Begin with the first line below and retype each line exactly through the line containing "23: (163, 416)". Any pictures are to be left out.

[[ Dataset, beginning ]]

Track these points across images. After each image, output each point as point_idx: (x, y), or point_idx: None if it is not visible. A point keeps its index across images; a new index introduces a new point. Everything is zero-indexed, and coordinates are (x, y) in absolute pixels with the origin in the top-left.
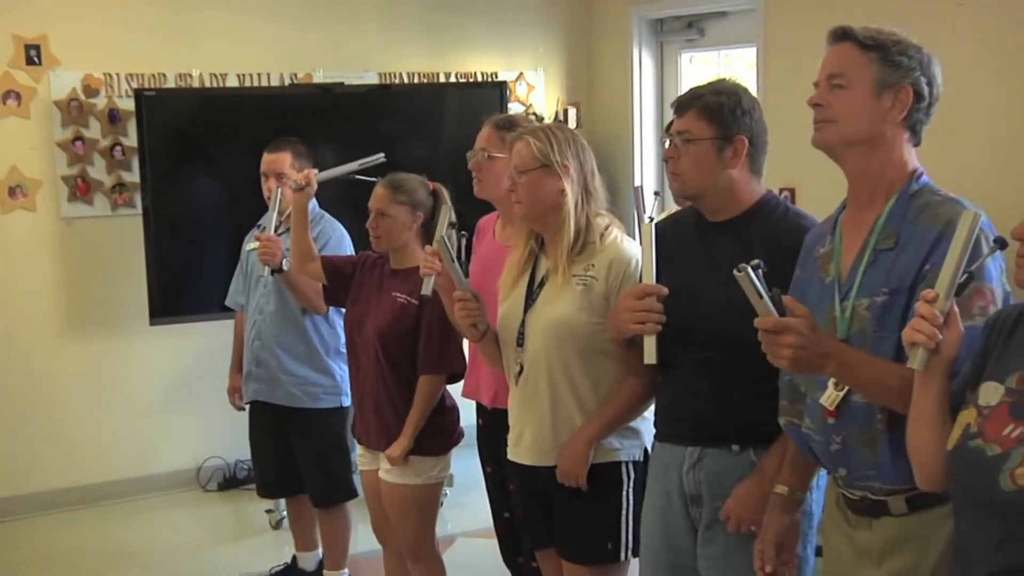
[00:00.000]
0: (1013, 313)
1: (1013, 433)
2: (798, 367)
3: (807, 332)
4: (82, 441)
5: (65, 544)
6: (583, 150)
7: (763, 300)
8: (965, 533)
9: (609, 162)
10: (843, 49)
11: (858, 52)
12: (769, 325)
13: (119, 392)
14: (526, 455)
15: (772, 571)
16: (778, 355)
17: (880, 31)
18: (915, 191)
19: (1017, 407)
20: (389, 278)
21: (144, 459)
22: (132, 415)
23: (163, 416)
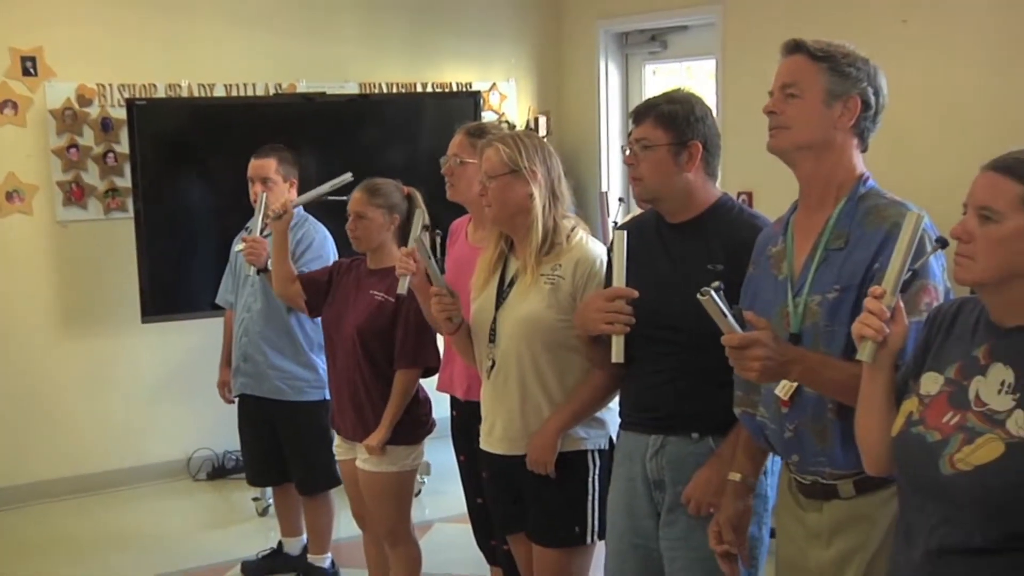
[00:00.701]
0: (952, 308)
1: (951, 421)
2: (766, 377)
3: (772, 344)
4: (77, 433)
5: (61, 531)
6: (550, 156)
7: (727, 319)
8: (907, 514)
9: (577, 168)
10: (796, 60)
11: (810, 63)
12: (736, 342)
13: (112, 387)
14: (498, 445)
15: (727, 550)
16: (747, 368)
17: (830, 44)
18: (863, 194)
19: (955, 396)
20: (366, 277)
21: (137, 450)
22: (125, 409)
23: (154, 409)
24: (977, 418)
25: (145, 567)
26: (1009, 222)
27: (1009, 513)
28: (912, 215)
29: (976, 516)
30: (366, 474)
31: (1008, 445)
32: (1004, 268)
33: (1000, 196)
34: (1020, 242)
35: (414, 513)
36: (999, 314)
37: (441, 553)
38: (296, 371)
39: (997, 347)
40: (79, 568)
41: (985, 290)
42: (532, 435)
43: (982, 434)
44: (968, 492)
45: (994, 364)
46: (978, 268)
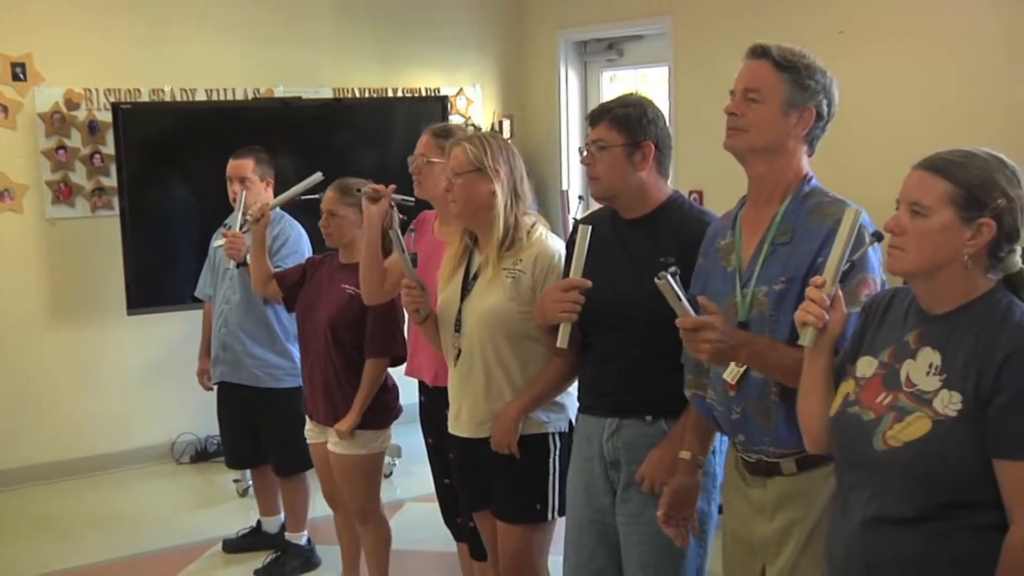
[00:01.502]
0: (886, 297)
1: (884, 401)
2: (716, 358)
3: (722, 327)
4: (66, 420)
5: (51, 512)
6: (513, 156)
7: (682, 303)
8: (844, 488)
9: (539, 168)
10: (760, 66)
11: (773, 72)
12: (689, 324)
13: (99, 376)
14: (464, 428)
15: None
16: (699, 349)
17: (793, 52)
18: (807, 192)
19: (888, 378)
20: (338, 271)
21: (123, 435)
22: (111, 396)
23: (139, 396)
24: (907, 398)
25: (131, 546)
26: (937, 217)
27: (935, 484)
28: (850, 211)
29: (906, 488)
30: (337, 456)
31: (935, 422)
32: (932, 259)
33: (929, 193)
34: (946, 235)
35: (385, 494)
36: (928, 302)
37: (411, 531)
38: (273, 360)
39: (926, 332)
40: (69, 547)
41: (916, 280)
42: (496, 419)
43: (912, 412)
44: (899, 466)
45: (923, 348)
46: (909, 259)
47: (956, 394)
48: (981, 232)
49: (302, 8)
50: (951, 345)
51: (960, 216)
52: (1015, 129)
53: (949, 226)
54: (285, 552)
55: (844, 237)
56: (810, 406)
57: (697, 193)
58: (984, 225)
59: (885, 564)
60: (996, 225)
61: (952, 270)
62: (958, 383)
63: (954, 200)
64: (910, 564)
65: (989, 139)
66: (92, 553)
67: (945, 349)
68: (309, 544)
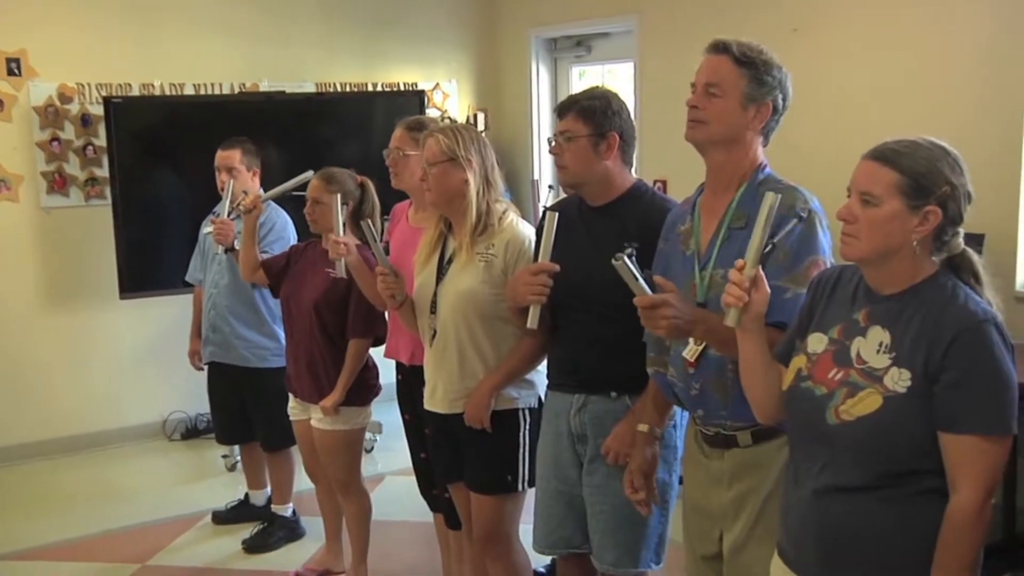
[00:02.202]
0: (833, 274)
1: (836, 376)
2: (673, 334)
3: (678, 304)
4: (62, 399)
5: (49, 487)
6: (485, 147)
7: (639, 282)
8: (796, 459)
9: (512, 159)
10: (721, 61)
11: (733, 67)
12: (647, 303)
13: (94, 357)
14: (439, 404)
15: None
16: (656, 326)
17: (752, 48)
18: (761, 180)
19: (839, 354)
20: (321, 256)
21: (116, 414)
22: (105, 376)
23: (132, 377)
24: (859, 374)
25: (125, 518)
26: (886, 206)
27: (883, 456)
28: (768, 196)
29: (856, 459)
30: (321, 432)
31: (885, 398)
32: (883, 246)
33: (878, 183)
34: (895, 223)
35: (366, 468)
36: (877, 283)
37: (391, 502)
38: (260, 341)
39: (875, 312)
40: (66, 520)
41: (867, 265)
42: (469, 395)
43: (863, 388)
44: (850, 439)
45: (873, 327)
46: (862, 246)
47: (905, 371)
48: (928, 219)
49: (286, 6)
50: (900, 325)
51: (908, 204)
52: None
53: (898, 214)
54: (272, 523)
55: (763, 221)
56: (752, 382)
57: (661, 182)
58: (931, 212)
59: (836, 530)
60: (941, 212)
61: (901, 255)
62: (907, 361)
63: (902, 189)
64: (860, 529)
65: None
66: (88, 525)
67: (894, 328)
68: (294, 516)
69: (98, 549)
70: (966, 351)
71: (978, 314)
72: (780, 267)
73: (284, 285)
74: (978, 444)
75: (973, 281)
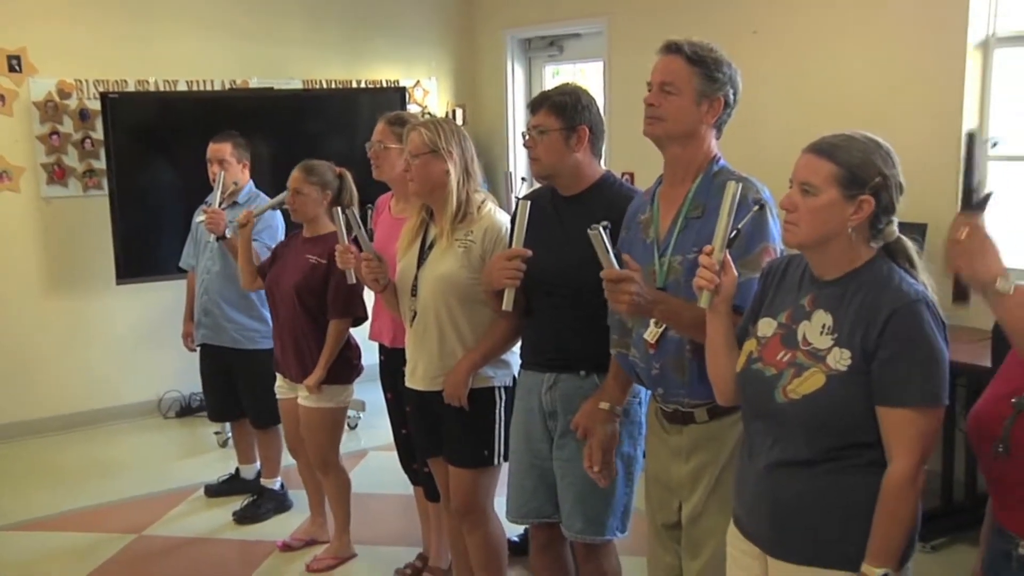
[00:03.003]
0: (782, 264)
1: (784, 358)
2: (634, 311)
3: (642, 283)
4: (63, 379)
5: (50, 463)
6: (464, 139)
7: (609, 255)
8: (749, 435)
9: (488, 152)
10: (674, 61)
11: (686, 66)
12: (613, 276)
13: (93, 339)
14: (420, 383)
15: (599, 468)
16: (619, 300)
17: (703, 47)
18: (716, 172)
19: (786, 338)
20: (302, 243)
21: (114, 393)
22: (103, 358)
23: (129, 358)
24: (804, 355)
25: (123, 492)
26: (824, 195)
27: (829, 431)
28: (731, 185)
29: (804, 435)
30: (306, 409)
31: (828, 377)
32: (821, 233)
33: (817, 174)
34: (832, 211)
35: (351, 444)
36: (819, 270)
37: (374, 476)
38: (249, 324)
39: (819, 297)
40: (67, 493)
41: (808, 250)
42: (448, 374)
43: (808, 368)
44: (798, 416)
45: (817, 311)
46: (802, 233)
47: (846, 351)
48: (862, 208)
49: (275, 7)
50: (841, 308)
51: (844, 194)
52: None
53: (835, 203)
54: (261, 496)
55: (726, 209)
56: (716, 363)
57: (629, 174)
58: (864, 201)
59: (787, 500)
60: (875, 201)
61: (839, 241)
62: (847, 341)
63: (838, 180)
64: (809, 499)
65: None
66: (87, 498)
67: (836, 311)
68: (282, 489)
69: (97, 520)
70: (899, 329)
71: (910, 294)
72: (734, 253)
73: (270, 273)
74: (911, 416)
75: (908, 265)
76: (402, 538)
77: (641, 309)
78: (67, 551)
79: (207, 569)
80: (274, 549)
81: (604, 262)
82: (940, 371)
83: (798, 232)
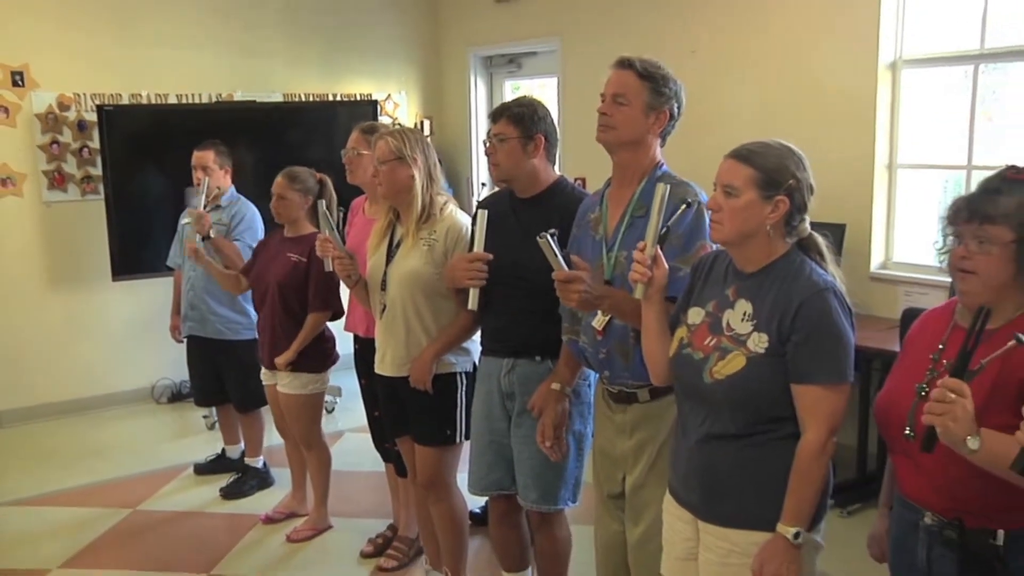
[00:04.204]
0: (710, 259)
1: (710, 343)
2: (583, 306)
3: (589, 281)
4: (63, 368)
5: (51, 444)
6: (428, 147)
7: (558, 259)
8: (683, 413)
9: (453, 160)
10: (627, 75)
11: (637, 80)
12: (563, 276)
13: (90, 332)
14: (388, 369)
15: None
16: (569, 298)
17: (652, 64)
18: (659, 176)
19: (713, 325)
20: (284, 243)
21: (110, 380)
22: (100, 348)
23: (124, 348)
24: (728, 340)
25: (119, 470)
26: (744, 196)
27: (750, 408)
28: (659, 187)
29: (728, 412)
30: (285, 396)
31: (748, 359)
32: (742, 230)
33: (737, 177)
34: (752, 211)
35: (329, 426)
36: (741, 263)
37: (349, 455)
38: (233, 317)
39: (741, 287)
40: (67, 472)
41: (731, 246)
42: (414, 361)
43: (731, 352)
44: (723, 395)
45: (739, 300)
46: (726, 230)
47: (764, 335)
48: (778, 207)
49: (258, 27)
50: (759, 297)
51: (761, 195)
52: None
53: (753, 203)
54: (245, 473)
55: (656, 209)
56: (650, 348)
57: (581, 179)
58: (780, 201)
59: (716, 471)
60: (789, 201)
61: (758, 238)
62: (765, 327)
63: (756, 182)
64: (735, 469)
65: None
66: (86, 476)
67: (755, 300)
68: (265, 467)
69: (96, 496)
70: (810, 315)
71: (819, 283)
72: (674, 250)
73: (253, 271)
74: (821, 392)
75: (819, 258)
76: (374, 510)
77: (589, 304)
78: (69, 524)
79: (196, 540)
80: (257, 522)
81: (554, 265)
82: (846, 352)
83: (722, 230)
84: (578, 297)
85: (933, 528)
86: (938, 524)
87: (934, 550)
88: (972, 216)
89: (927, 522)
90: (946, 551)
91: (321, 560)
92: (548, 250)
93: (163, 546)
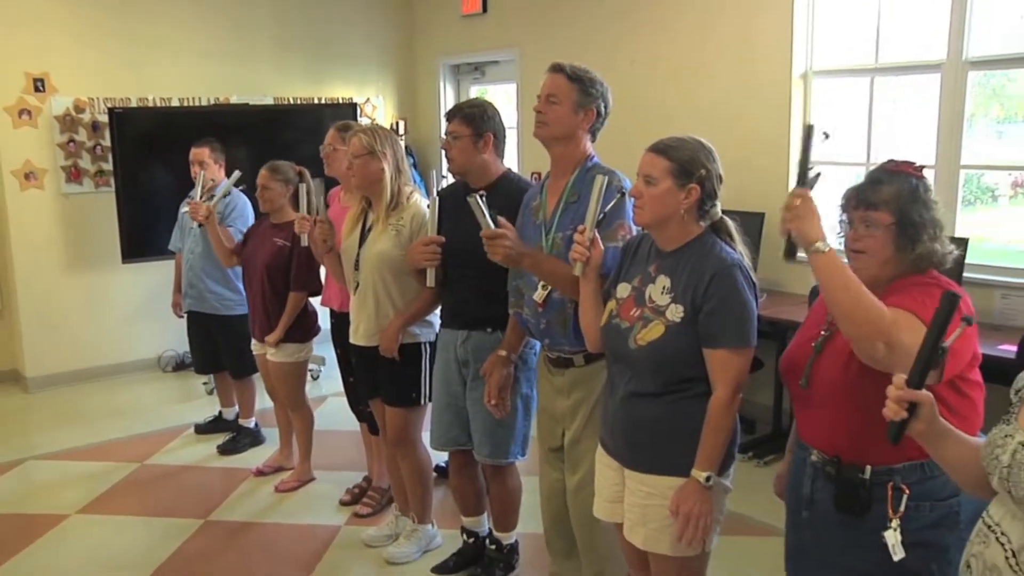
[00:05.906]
0: (637, 239)
1: (635, 314)
2: (508, 261)
3: (513, 238)
4: (80, 340)
5: (70, 407)
6: (396, 143)
7: (486, 218)
8: (612, 375)
9: (424, 156)
10: (558, 78)
11: (567, 82)
12: (490, 234)
13: (104, 308)
14: (361, 339)
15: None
16: (495, 252)
17: (580, 68)
18: (590, 167)
19: (638, 298)
20: (270, 229)
21: (122, 351)
22: (113, 323)
23: (133, 323)
24: (649, 311)
25: (129, 430)
26: (661, 184)
27: (668, 370)
28: (599, 178)
29: (649, 373)
30: (273, 364)
31: (667, 327)
32: (660, 214)
33: (655, 167)
34: (668, 198)
35: (313, 391)
36: (661, 243)
37: (331, 416)
38: (227, 294)
39: (661, 265)
40: (84, 431)
41: (652, 229)
42: (383, 332)
43: (652, 321)
44: (645, 359)
45: (659, 275)
46: (646, 215)
47: (680, 306)
48: (691, 194)
49: (251, 37)
50: (676, 272)
51: (676, 183)
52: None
53: (669, 191)
54: (239, 433)
55: (595, 196)
56: (586, 318)
57: (538, 173)
58: (692, 189)
59: (639, 425)
60: (700, 188)
61: (674, 221)
62: (681, 298)
63: (672, 172)
64: (656, 423)
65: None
66: (101, 434)
67: (673, 275)
68: (256, 427)
69: (109, 452)
70: (718, 287)
71: (727, 260)
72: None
73: (244, 254)
74: (728, 355)
75: (729, 239)
76: (351, 464)
77: (513, 259)
78: (85, 476)
79: (196, 490)
80: (250, 475)
81: (483, 223)
82: (750, 321)
83: (643, 214)
84: (503, 252)
85: (817, 464)
86: (821, 461)
87: (817, 482)
88: (859, 203)
89: (813, 459)
90: (826, 483)
91: (305, 507)
92: (477, 209)
93: (167, 495)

[[ Dataset, end ]]

- _Solved exercise_:
Track these points across images. After each image, output each point as point_idx: (x, y), or point_idx: None if it is not visible. A point keeps its index across images; a new index introduces a new point. Everything is zero-indexed, and coordinates are (x, y) in absolute pixels with the origin in the top-left.
[00:00.000]
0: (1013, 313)
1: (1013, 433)
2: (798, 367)
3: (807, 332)
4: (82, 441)
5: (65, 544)
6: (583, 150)
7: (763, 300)
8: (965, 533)
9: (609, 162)
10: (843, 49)
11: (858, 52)
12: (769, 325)
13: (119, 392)
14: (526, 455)
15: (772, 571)
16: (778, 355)
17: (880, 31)
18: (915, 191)
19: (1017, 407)
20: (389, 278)
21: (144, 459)
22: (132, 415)
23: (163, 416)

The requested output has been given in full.